# LYFT AND UBER are "Essential Services"...you can drive!



## Unkar's Muffins (Mar 9, 2017)

UPDATE: I just read through the Alameda County Health Officer Order to Shelter In Place, 7 pages, and it lists "essential services" as "airlines, taxies, and other private transportation providers providing transportation services necessary for Essential Activities..." THIS WOULD INCLUDE LYFT AND UBER and should logically apply to all counties. You should be able to go out and get limited rides if you absolutely need to. I can gurantee you won't be making much though. I work 7 hours in the City yesterday, and only made $60. I actually did need that $$$. Don't drive around unneccesarily, save your gas.


----------



## Illini (Mar 14, 2019)

Did you read the list of essential services? It covers just about everyone, although I didn't see bowling alley workers on it.


----------



## Mista T (Aug 16, 2017)

I dunno about y'all, but if my services are "essential" then I'm holding out for higher pay.

Things were bad enough when it was 'normal'. Now the quantity of rides is extremely bleak, with a major virus threat to boot! No way I'm going out to drive for $12/hr gross. I'll just work on projects at home for a month.


----------



## June132017 (Jun 13, 2017)

I can do it! I can do it all night long!


----------



## GotstaGetALLDat (Jan 19, 2017)

Mista T said:


> I dunno about y'all, but if my services are "essential" then I'm holding out for higher pay.
> 
> Things were bad enough when it was 'normal'. Now the quantity of rides is extremely bleak, with a major virus threat to boot! No way I'm going out to drive for $12/hr gross. I'll just work on projects at home for a month.


This X 1,000,000,000,000,000


----------



## Nina2 (Oct 6, 2018)

Uber and Lyft bribed the government tons of money


----------



## Vinny G (Mar 19, 2020)

If you’re willing to expose yourself to the Coronavirus for a 4 dollar ride you are suicidal.


----------



## Shabar2019 (May 1, 2019)

Almost all of the rides I got this week were for "essential services". I dropped off and picked up nurses, restaurant workers to work, and dropped off nd picked up people from grocery stores, Target, etc. One guy told me he would rather be in an Uber by himself, than on a bus with a bunch of people. A crowded bus will exceed the 10 person rule. There won't be a whole lot of rides, but they're still out there. Someone in the medical field told me to just make sure my windows are cracked when driving.


----------



## oldnavyht3 (Jul 17, 2019)

Shabar2019 said:


> Almost all of the rides I got this week were for "essential services". I dropped off and picked up nurses, restaurant workers to work, and dropped off nd picked up people from grocery stores, Target, etc. One guy told me he would rather be in an Uber by himself, than on a bus with a bunch of people. A crowded bus will exceed the 10 person rule. There won't be a whole lot of rides, but they're still out there. Someone in the medical field told me to just make sure my windows are cracked when driving.

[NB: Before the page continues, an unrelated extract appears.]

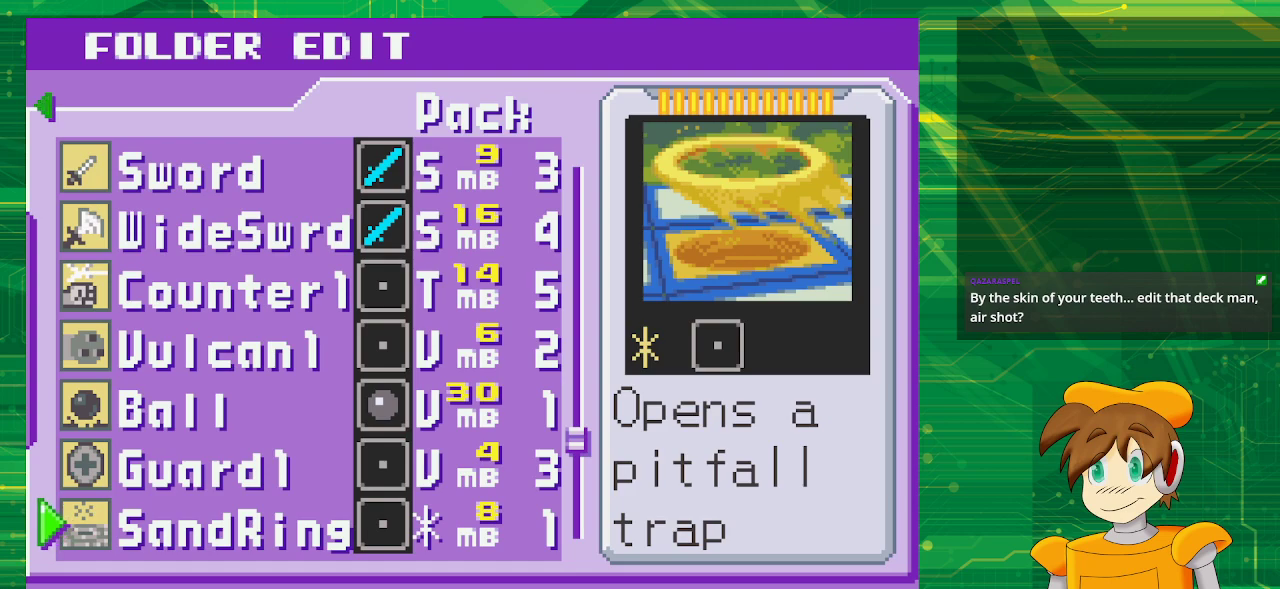
{"buttons": [], "events": []}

good advice on the windows being cracked.


----------



## AllenChicago (Nov 19, 2015)

While reading off a list of benefits coming to workers in the coronavirus rescue package, President Trump just confirmed that 1099 contract employees will be eligible for pay that compensates for loss of income during this crisis.


----------



## Nina2 (Oct 6, 2018)

AllenChicago said:


> While reading off a list of benefits coming to workers in the coronavirus rescue package, President Trump just confirmed that 1099 contract employees will be eligible for pay that compensates for loss of income during this crisis.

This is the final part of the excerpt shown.